Satzfischer - Das literarische Kreativprojekt des Literatur-Cafés in Zusammenarbeit mit dem S. Fischer Verlag
Hier lesen Sie die besten Beiträge der dritten Runde (Feb '02 - März '02), die unseren Autorinnen und Autoren zu einem Satz von Andrea Paluch und Robert Habeck eingefallen sind. Der Satz stammt aus dem Roman »Hauke Haiens Tod«. S. Fischer Verlag. ISBN 3-10-059010-4. 18,90 EUR: Cover: Hauke Haiens Tod

»Kann ich es mit auf das Zimmer nehmen?«

Verlorener Traum
von Martina Heitmann, 23569 Lübeck (Deutschand)

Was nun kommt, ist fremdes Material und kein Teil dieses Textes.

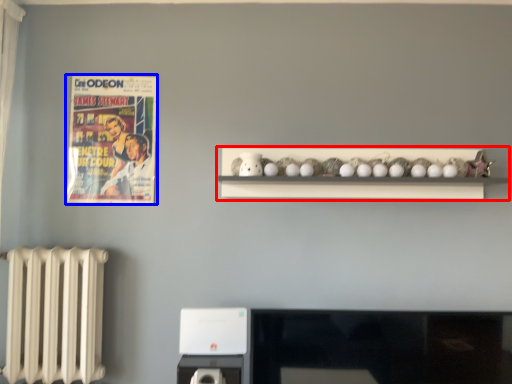
Question: Among these objects, which one is nearest to the camera, shelf (highlighted by a red box) or comic book (highlighted by a blue box)?

Choices:
 (A) shelf
 (B) comic book

Answer: (A)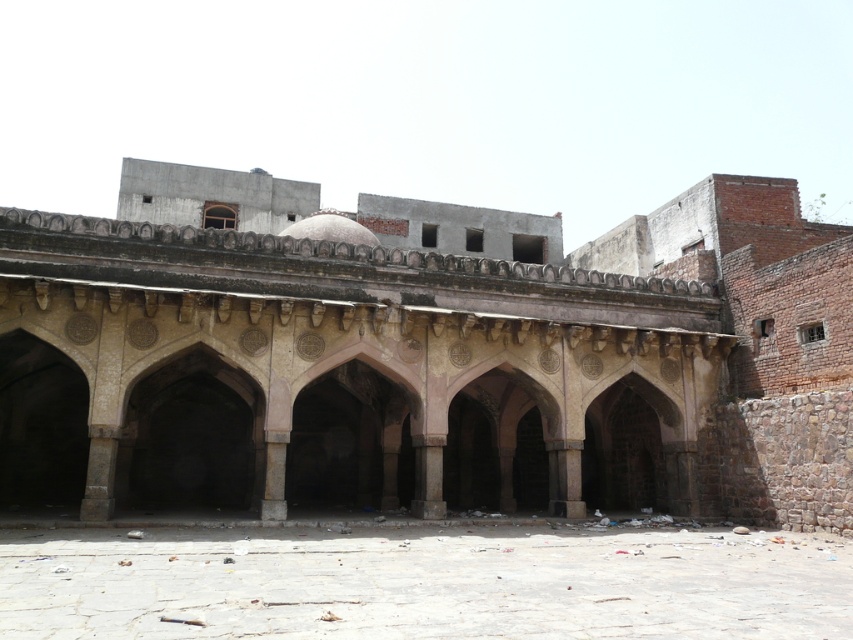
You are an architect examining the old building. You need to determine the spatial relationship between the stone archway at center and the stone paved courtyard at center. Which one is closer to you?

The stone archway at center is closer to you than the stone paved courtyard at center because it is further to the viewer.

You are standing in front of the old architectural structure and want to determine which of the two points, point (41,273) or point (720,568), is closer to you. Based on the structure, which point is nearer?

Point (41,273) is closer to you because it is further to the viewer than point (720,568).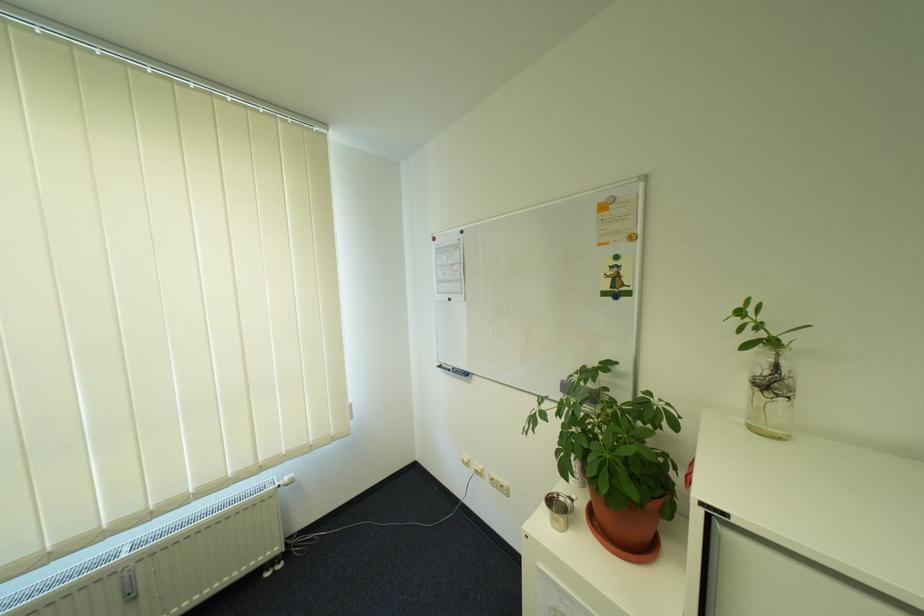
This screenshot has height=616, width=924. I want to click on white thermostat knob, so click(286, 480).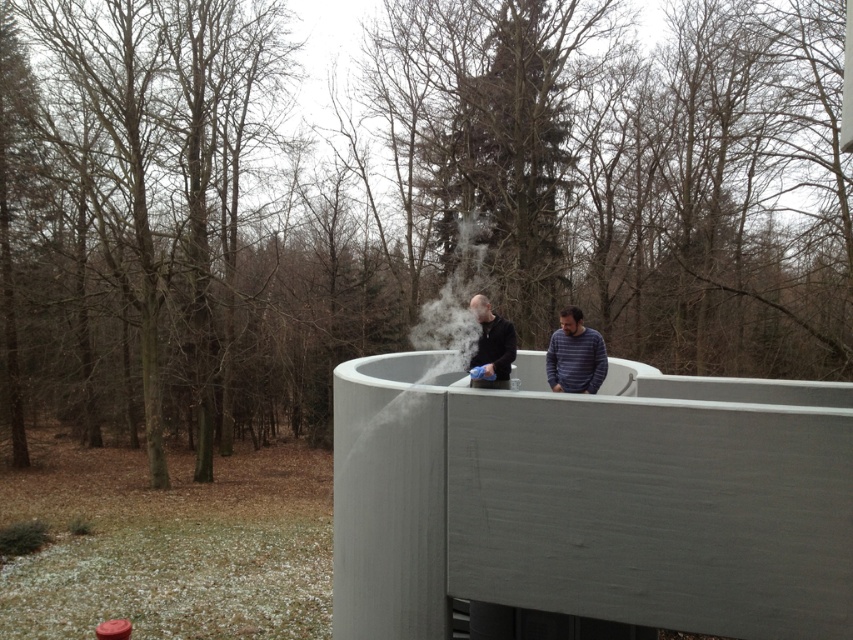
You are a delivery drone that needs to deliver a package to the person at the center of the curved structure. The package is 15 feet long. Can you safely land between the white vapor at center and the striped cotton shirt at center without the package overlapping either object?

The distance between the white vapor at center and the striped cotton shirt at center is 15.28 feet. Since the package is 15 feet long, it can fit within the space between them without overlapping either object.

You are an architect designing a new observation deck. In the image provided, where is the matte black clothing at center located in terms of coordinates?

Die Sonne brannte noch immer auf ihrer Haut. Die salzige Luft konnte sie auf ihren Lippen schmecken. Allein schlenderte sie am Strand entlang und ließ die Gischt auf ihren Füßen spielen. Endlich hatte sie die kleine Strandbar erreicht. Wie jeden Abend nahm sie auf dem Barhocker Platz. Das Strohdach wies sich als willkommener Schutz vor der glühenden Sonne. Ihr Tequilla Sunrise wollte ihr heute nicht recht schmecken. Gelangweilt stocherte sie mit dem Strohhalm auf der Apfelsinenscheibe, als sich ein braungebrannter, gutaussehender Mann neben sie setzte. Erschrocken blickte sie ihn an, als er sie aus seinen Gedanken riss:" Entschuldigen Sie bitte, daß ich Sie so einfach anspreche. Ich beobachte Sie nun schon seit drei Tagen. Sie sind ganz allein hier auf der Insel?" "Ja, ganz allein. Und das habe ich mir so ausgesucht", antwortete sie höflich, aber bestimmt. "Verstehe", sagte er verständnisvoll, " dann haben Sie wohl auch Ihre Geschichte, die Sie dazu veranlaßt. Ich kann es auf ihrem Gesicht erkennen". "Die meisten Geschichten bestehen wohl darin, daß die Menschen einer verlorenen Liebe nachtrauern. Meine Geschichte hat aber keinen Namen". "Sondern?", tastete er vorsichtig weiter. "Ein verlorener Traum", erklärte sie kurz. "Und Sie sind sicher, daß er verloren ist?" "Ja, ganz sicher. Ich schreibe, müssen Sie wissen. Ich schreibe und schreibe, seit einem Jahr schon. Aber niemand will es haben. Immer wieder Hoffnung, immer wieder Absagen. Ich bin einfach nicht gut genug. Eigentlich wollte ich mein Manuskript hier überarbeiten. Jetzt habe ich beschlossen, ich lasse es ganz", erzählte sie mit trauriger Stimme. "Sie haben IhrManuskript mit? Wir wohnen doch beide im gleichen Hotel. Ich würde es sehr gern lesen. Kann ich es mit auf mein Zimmer nehmen?" "Wenn Sie unbedingt möchten", lachte sie resigniert auf. Drei Tage sah sie diesen Mann nicht wieder. Doch dann setzte er sich plötzlich neben sie an die kleine Strandbar. " Es ist genial und schon so gut wie gedruckt", sagte er begeistert, "darf ich mich vorstellen? Axel Reimers, Lektor von Beruf".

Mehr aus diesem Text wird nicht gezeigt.